• Provided entries:
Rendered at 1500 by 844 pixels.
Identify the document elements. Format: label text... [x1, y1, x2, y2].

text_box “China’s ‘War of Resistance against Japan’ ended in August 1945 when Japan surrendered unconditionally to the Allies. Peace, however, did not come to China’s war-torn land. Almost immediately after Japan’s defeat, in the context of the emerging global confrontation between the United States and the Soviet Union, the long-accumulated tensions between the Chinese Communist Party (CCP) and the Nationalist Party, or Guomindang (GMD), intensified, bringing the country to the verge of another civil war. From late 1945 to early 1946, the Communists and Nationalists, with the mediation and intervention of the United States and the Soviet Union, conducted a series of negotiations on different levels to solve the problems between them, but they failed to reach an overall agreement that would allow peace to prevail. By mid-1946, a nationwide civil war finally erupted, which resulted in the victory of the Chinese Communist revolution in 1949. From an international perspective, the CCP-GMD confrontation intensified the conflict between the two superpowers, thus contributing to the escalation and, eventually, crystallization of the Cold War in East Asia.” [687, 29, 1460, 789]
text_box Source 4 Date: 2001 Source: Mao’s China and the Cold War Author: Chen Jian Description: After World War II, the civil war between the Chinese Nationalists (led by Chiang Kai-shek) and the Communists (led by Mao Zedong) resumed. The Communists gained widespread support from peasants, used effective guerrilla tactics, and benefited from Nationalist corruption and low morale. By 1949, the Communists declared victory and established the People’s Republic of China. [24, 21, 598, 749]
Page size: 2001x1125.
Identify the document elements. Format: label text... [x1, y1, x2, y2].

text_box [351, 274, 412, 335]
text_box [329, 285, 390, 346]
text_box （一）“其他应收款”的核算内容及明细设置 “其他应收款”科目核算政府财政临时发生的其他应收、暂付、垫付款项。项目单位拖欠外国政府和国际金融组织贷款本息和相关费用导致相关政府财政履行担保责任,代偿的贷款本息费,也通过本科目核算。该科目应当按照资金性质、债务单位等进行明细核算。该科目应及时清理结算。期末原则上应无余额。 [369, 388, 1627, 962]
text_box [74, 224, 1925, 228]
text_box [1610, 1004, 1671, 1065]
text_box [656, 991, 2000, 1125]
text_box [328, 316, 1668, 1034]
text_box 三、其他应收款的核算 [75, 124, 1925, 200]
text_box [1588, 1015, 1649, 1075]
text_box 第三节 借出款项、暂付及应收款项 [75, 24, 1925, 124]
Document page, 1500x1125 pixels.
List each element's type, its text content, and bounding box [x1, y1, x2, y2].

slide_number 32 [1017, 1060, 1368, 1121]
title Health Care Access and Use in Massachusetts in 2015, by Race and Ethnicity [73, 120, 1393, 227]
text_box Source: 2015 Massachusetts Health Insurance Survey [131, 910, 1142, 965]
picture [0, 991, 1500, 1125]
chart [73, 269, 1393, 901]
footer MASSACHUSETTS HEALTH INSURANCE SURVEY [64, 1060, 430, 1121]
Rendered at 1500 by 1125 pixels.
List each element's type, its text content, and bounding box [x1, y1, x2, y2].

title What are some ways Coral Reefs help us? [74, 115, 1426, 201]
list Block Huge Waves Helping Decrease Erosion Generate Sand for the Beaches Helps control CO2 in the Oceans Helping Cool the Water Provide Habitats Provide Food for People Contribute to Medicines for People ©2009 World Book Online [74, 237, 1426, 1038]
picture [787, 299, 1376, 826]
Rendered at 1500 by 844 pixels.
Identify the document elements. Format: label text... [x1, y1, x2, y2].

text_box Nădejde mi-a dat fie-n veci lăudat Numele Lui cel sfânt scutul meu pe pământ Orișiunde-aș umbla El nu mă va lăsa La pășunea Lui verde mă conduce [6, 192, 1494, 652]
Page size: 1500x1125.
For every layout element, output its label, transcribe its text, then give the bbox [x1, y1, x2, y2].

• Problem details: May I have exactly the lines from the one containing "Page size: 1500x1125." through the last line of the data, both included?

• Result:
Page size: 1500x1125.
For every layout element, output its label, transcribe its text, then give the bbox [x1, y1, x2, y2].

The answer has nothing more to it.